Here’s a list of symptoms that you may experience:
- Tunnel vision
- Dizziness or lightheadedness
- Fight or flight
- Fear of losing control
- Racing heartbeat
- Flushes or chills
- Tingling in the extremities
- Twitching or trembling muscles
- Feeling like you aren’t real
- Flushed face
- Fear of dying
Often Confused with Heart Attack Symptoms
Oftentimes, people will mistake the symptoms of a panic attack with a heart attack because they can feel very much alike, all the way up to the chest pains and dizziness. This can become a problem even if you know for sure that you’re having a panic attack.
People will start to intensely worry that their worrying could potentially lead to a heart attack, which causes the symptoms of the panic attack to worsen, causing you to feel as if it’s leading to a heart attack. This viscous cycle can continue unless you’re able to stop it in its tracks.
How to Stop a Panic Attack
Now let’s talk about some different strategies for stopping a panic attack. At first, you should know that not every method will work for every person, and you may discover other coping methods that work better for you. These are simply suggestions that are based on a combination of tips from professionals and things others have done to help reduce their anxiety attacks.
Practice Breathing Exercises
Many people swear that you can stop a panic attack by doing deep breathing exercises. If you have panic attacks, you know that will often make you feel like you’re losing control and that you can’t control you’re breathing. It feels as if you can’t breathe in and out as you should be able to normally.
To get your breathing under control, you need to inhale deeply through your nose and exhale through your mouth, focusing only on your breathing.
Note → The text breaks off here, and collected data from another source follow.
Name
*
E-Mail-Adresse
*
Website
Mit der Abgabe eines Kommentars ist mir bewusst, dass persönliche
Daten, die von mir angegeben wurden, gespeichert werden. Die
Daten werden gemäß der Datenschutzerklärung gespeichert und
Try deep, slow inhales of breath and keep your mouth closed. Then open your mouth and exhale. This simple breathing exercise will allow your overwhelmed mind to focus on your breath, and not the anxious thoughts.
Just Say NO
Being prepared with coping words and statements can be very helpful for someone who has panic attacks, especially when you’re experiencing the early symptoms of an impending panic attack.
If you’re someone who deals with an anxiety disorder that causes you to have frequent panic attacks, it’s very important that you come up with a coping word or phrase that you use as soon as you feel the attack coming on. It’s meant to ground you back in reality and allow you understand that you’re experiencing a panic attack your mind has created, not a stroke or a heart attack.
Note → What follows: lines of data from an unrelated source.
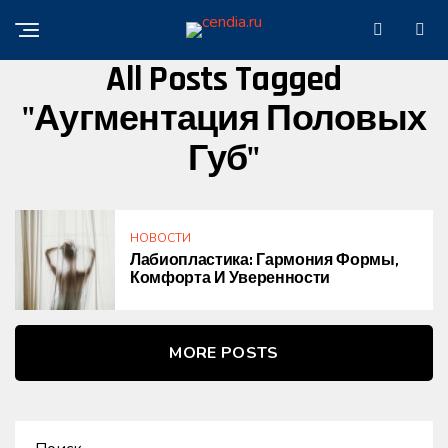
All Posts Tagged
"аугментация Половых
Губ"
НОВОСТИ
Лабиопластика: Гармония Формы,
Комфорта И Уверенности
MORE POSTS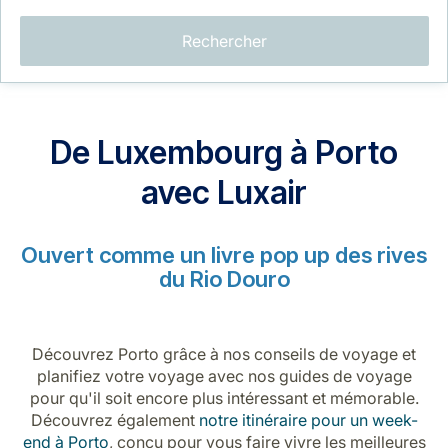
Rechercher
De Luxembourg à Porto
LuxairGroup
avec Luxair
Ouvert comme un livre pop up des rives
du Rio Douro
Découvrez Porto grâce à nos conseils de voyage et
planifiez votre voyage avec nos guides de voyage
pour qu'il soit encore plus intéressant et mémorable.
Découvrez également
notre itinéraire pour un week-
end à Porto
, conçu pour vous faire vivre les meilleures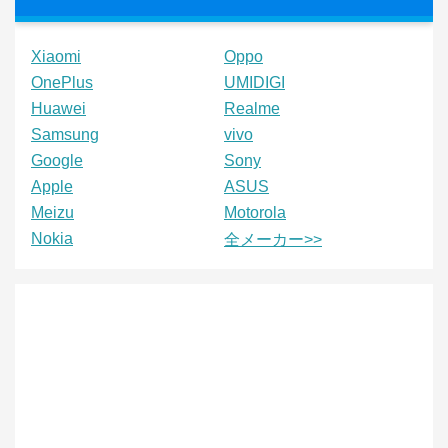
Xiaomi
Oppo
OnePlus
UMIDIGI
Huawei
Realme
Samsung
vivo
Google
Sony
Apple
ASUS
Meizu
Motorola
Nokia
全メーカー>>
Many people find that shouting the word NO or STOP helps, while other people tell themselves it will be okay, that what they’re experiencing is not real.
Count Backwards from 100
When you’re already in the middle of having a panic attack, it might be too late to rely on your coping words. At this point, it’s really important that you get your mind to a more relaxed state.
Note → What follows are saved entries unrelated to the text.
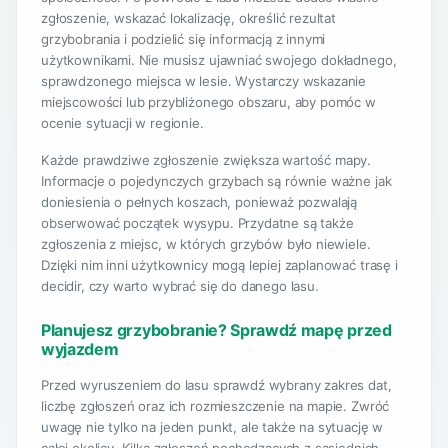
zgłoszenie, wskazać lokalizację, określić rezultat
grzybobrania i podzielić się informacją z innymi
użytkownikami. Nie musisz ujawniać swojego dokładnego,
sprawdzonego miejsca w lesie. Wystarczy wskazanie
miejscowości lub przybliżonego obszaru, aby pomóc w
ocenie sytuacji w regionie.
Każde prawdziwe zgłoszenie zwiększa wartość mapy.
Informacje o pojedynczych grzybach są równie ważne jak
doniesienia o pełnych koszach, ponieważ pozwalają
obserwować początek wysypu. Przydatne są także
zgłoszenia z miejsc, w których grzybów było niewiele.
Dzięki nim inni użytkownicy mogą lepiej zaplanować trasę i
decidir, czy warto wybrać się do danego lasu.
Planujesz grzybobranie? Sprawdź mapę przed
wyjazdem
Przed wyruszeniem do lasu sprawdź wybrany zakres dat,
liczbę zgłoszeń oraz ich rozmieszczenie na mapie. Zwróć
uwagę nie tylko na jeden punkt, ale także na sytuację w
One strategy for doing that is to focus on something that distracts you, like counting backwards from 100. This approach can be especially helpful when you find yourself in a situation where you’re having a full-on panic attack and you’re in the middle of doing something that needs your full attention like driving your car.
If you’re driving, you need to get yourself calmed down so you can pull over. In instances like this, counting backwards from 100 can be a useful strategy.
Distract Your Mind
Make a list of things that can distract you from the anxious thoughts and feelings. Some people find that listening to music, watching a movie or TV show, or talking to a loved one on the phone can be a good distraction. It can take a little time of experimenting with different distractions to discover what works best for you individually.
Keep on learning about panic attacks and anxiety disorders so that you can find a good management strategy that works best for you and your panic attacks.